| What to produce |
Retype all of the entries word for word.

· · · · · · ·

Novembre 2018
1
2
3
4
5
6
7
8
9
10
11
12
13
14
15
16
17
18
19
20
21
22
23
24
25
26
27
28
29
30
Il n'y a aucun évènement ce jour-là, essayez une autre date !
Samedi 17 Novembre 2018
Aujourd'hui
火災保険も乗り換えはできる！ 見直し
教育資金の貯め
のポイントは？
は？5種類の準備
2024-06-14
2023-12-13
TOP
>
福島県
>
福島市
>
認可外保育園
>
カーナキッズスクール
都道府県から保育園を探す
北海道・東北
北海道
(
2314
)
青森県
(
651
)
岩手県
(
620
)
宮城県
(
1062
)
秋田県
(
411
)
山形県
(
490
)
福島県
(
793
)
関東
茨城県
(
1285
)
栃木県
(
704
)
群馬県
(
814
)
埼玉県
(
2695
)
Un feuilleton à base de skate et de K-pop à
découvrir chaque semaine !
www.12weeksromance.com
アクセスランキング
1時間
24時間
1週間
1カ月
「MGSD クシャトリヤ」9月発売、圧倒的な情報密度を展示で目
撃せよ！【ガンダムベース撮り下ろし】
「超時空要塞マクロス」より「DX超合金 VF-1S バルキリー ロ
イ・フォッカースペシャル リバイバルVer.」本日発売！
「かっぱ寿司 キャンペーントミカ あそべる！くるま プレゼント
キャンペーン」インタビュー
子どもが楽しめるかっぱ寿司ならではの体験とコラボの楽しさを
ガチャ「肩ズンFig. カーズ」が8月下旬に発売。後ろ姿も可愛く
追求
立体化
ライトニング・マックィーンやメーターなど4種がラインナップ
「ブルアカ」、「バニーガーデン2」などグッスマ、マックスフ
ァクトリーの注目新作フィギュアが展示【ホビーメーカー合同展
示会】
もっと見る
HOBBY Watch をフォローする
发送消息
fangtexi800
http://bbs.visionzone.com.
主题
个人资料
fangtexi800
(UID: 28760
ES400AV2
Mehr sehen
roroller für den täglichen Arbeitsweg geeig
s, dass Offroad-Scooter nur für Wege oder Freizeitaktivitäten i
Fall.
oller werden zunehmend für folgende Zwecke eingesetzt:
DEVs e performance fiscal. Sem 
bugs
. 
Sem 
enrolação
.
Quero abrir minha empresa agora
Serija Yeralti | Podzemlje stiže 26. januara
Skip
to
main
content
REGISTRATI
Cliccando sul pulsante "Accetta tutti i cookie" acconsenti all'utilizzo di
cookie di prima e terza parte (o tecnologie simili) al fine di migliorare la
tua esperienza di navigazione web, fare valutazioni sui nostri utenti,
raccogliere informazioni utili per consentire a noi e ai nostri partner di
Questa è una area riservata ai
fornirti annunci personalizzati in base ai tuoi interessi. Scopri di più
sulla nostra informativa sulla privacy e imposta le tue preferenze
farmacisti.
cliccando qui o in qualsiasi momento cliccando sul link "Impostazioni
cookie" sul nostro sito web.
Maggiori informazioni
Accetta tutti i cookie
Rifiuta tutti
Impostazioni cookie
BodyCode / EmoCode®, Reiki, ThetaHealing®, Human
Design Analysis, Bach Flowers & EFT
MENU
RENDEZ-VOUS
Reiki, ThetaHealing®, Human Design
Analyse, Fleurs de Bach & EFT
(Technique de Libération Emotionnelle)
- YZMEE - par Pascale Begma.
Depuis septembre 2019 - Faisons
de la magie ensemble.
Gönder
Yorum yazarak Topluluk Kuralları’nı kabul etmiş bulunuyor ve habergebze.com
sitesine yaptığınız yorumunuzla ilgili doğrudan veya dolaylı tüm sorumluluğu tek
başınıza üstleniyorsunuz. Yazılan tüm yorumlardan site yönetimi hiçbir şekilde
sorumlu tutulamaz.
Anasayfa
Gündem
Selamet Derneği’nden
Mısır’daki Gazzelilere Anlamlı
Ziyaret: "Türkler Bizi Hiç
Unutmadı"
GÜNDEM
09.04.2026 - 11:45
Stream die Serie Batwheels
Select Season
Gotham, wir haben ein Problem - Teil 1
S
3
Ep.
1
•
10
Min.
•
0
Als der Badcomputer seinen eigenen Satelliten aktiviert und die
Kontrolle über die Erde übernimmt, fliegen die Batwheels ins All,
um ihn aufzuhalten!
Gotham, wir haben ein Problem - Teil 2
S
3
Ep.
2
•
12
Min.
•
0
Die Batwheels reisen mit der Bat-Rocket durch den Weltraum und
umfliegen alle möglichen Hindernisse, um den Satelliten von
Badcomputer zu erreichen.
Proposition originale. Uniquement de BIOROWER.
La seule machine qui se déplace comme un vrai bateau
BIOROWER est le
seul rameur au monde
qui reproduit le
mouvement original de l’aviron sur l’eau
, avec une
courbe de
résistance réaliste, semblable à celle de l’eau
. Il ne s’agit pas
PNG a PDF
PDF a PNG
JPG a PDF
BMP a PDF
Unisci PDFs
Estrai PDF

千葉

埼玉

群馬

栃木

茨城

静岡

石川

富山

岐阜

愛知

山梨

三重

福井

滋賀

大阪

· · · · · · ·

| Solution |
Novembre 2018
1
2
3
4
5
6
7
8
9
10
11
12
13
14
15
16
17
18
19
20
21
22
23
24
25
26
27
28
29
30
Il n'y a aucun évènement ce jour-là, essayez une autre date !
Samedi 17 Novembre 2018
Aujourd'hui
火災保険も乗り換えはできる！ 見直し
教育資金の貯め
のポイントは？
は？5種類の準備
2024-06-14
2023-12-13
TOP
>
福島県
>
福島市
>
認可外保育園
>
カーナキッズスクール
都道府県から保育園を探す
北海道・東北
北海道
(
2314
)
青森県
(
651
)
岩手県
(
620
)
宮城県
(
1062
)
秋田県
(
411
)
山形県
(
490
)
福島県
(
793
)
関東
茨城県
(
1285
)
栃木県
(
704
)
群馬県
(
814
)
埼玉県
(
2695
)
Un feuilleton à base de skate et de K-pop à
découvrir chaque semaine !
www.12weeksromance.com
アクセスランキング
1時間
24時間
1週間
1カ月
「MGSD クシャトリヤ」9月発売、圧倒的な情報密度を展示で目
撃せよ！【ガンダムベース撮り下ろし】
「超時空要塞マクロス」より「DX超合金 VF-1S バルキリー ロ
イ・フォッカースペシャル リバイバルVer.」本日発売！
「かっぱ寿司 キャンペーントミカ あそべる！くるま プレゼント
キャンペーン」インタビュー
子どもが楽しめるかっぱ寿司ならではの体験とコラボの楽しさを
ガチャ「肩ズンFig. カーズ」が8月下旬に発売。後ろ姿も可愛く
追求
立体化
ライトニング・マックィーンやメーターなど4種がラインナップ
「ブルアカ」、「バニーガーデン2」などグッスマ、マックスフ
ァクトリーの注目新作フィギュアが展示【ホビーメーカー合同展
示会】
もっと見る
HOBBY Watch をフォローする
发送消息
fangtexi800
http://bbs.visionzone.com.
主题
个人资料
fangtexi800
(UID: 28760
ES400AV2
Mehr sehen
roroller für den täglichen Arbeitsweg geeig
s, dass Offroad-Scooter nur für Wege oder Freizeitaktivitäten i
Fall.
oller werden zunehmend für folgende Zwecke eingesetzt:
DEVs e performance fiscal. Sem 
bugs
. 
Sem 
enrolação
.
Quero abrir minha empresa agora
Serija Yeralti | Podzemlje stiže 26. januara
Skip
to
main
content
REGISTRATI
Cliccando sul pulsante "Accetta tutti i cookie" acconsenti all'utilizzo di
cookie di prima e terza parte (o tecnologie simili) al fine di migliorare la
tua esperienza di navigazione web, fare valutazioni sui nostri utenti,
raccogliere informazioni utili per consentire a noi e ai nostri partner di
Questa è una area riservata ai
fornirti annunci personalizzati in base ai tuoi interessi. Scopri di più
sulla nostra informativa sulla privacy e imposta le tue preferenze
farmacisti.
cliccando qui o in qualsiasi momento cliccando sul link "Impostazioni
cookie" sul nostro sito web.
Maggiori informazioni
Accetta tutti i cookie
Rifiuta tutti
Impostazioni cookie
BodyCode / EmoCode®, Reiki, ThetaHealing®, Human
Design Analysis, Bach Flowers & EFT
MENU
RENDEZ-VOUS
Reiki, ThetaHealing®, Human Design
Analyse, Fleurs de Bach & EFT
(Technique de Libération Emotionnelle)
- YZMEE - par Pascale Begma.
Depuis septembre 2019 - Faisons
de la magie ensemble.
Gönder
Yorum yazarak Topluluk Kuralları’nı kabul etmiş bulunuyor ve habergebze.com
sitesine yaptığınız yorumunuzla ilgili doğrudan veya dolaylı tüm sorumluluğu tek
başınıza üstleniyorsunuz. Yazılan tüm yorumlardan site yönetimi hiçbir şekilde
sorumlu tutulamaz.
Anasayfa
Gündem
Selamet Derneği’nden
Mısır’daki Gazzelilere Anlamlı
Ziyaret: "Türkler Bizi Hiç
Unutmadı"
GÜNDEM
09.04.2026 - 11:45
Stream die Serie Batwheels
Select Season
Gotham, wir haben ein Problem - Teil 1
S
3
Ep.
1
•
10
Min.
•
0
Als der Badcomputer seinen eigenen Satelliten aktiviert und die
Kontrolle über die Erde übernimmt, fliegen die Batwheels ins All,
um ihn aufzuhalten!
Gotham, wir haben ein Problem - Teil 2
S
3
Ep.
2
•
12
Min.
•
0
Die Batwheels reisen mit der Bat-Rocket durch den Weltraum und
umfliegen alle möglichen Hindernisse, um den Satelliten von
Badcomputer zu erreichen.
Proposition originale. Uniquement de BIOROWER.
La seule machine qui se déplace comme un vrai bateau
BIOROWER est le
seul rameur au monde
qui reproduit le
mouvement original de l’aviron sur l’eau
, avec une
courbe de
résistance réaliste, semblable à celle de l’eau
. Il ne s’agit pas
PNG a PDF
PDF a PNG
JPG a PDF
BMP a PDF
Unisci PDFs
Estrai PDF

千葉

埼玉

群馬

栃木

茨城

静岡

石川

富山

岐阜

愛知

山梨

三重

福井

滋賀

大阪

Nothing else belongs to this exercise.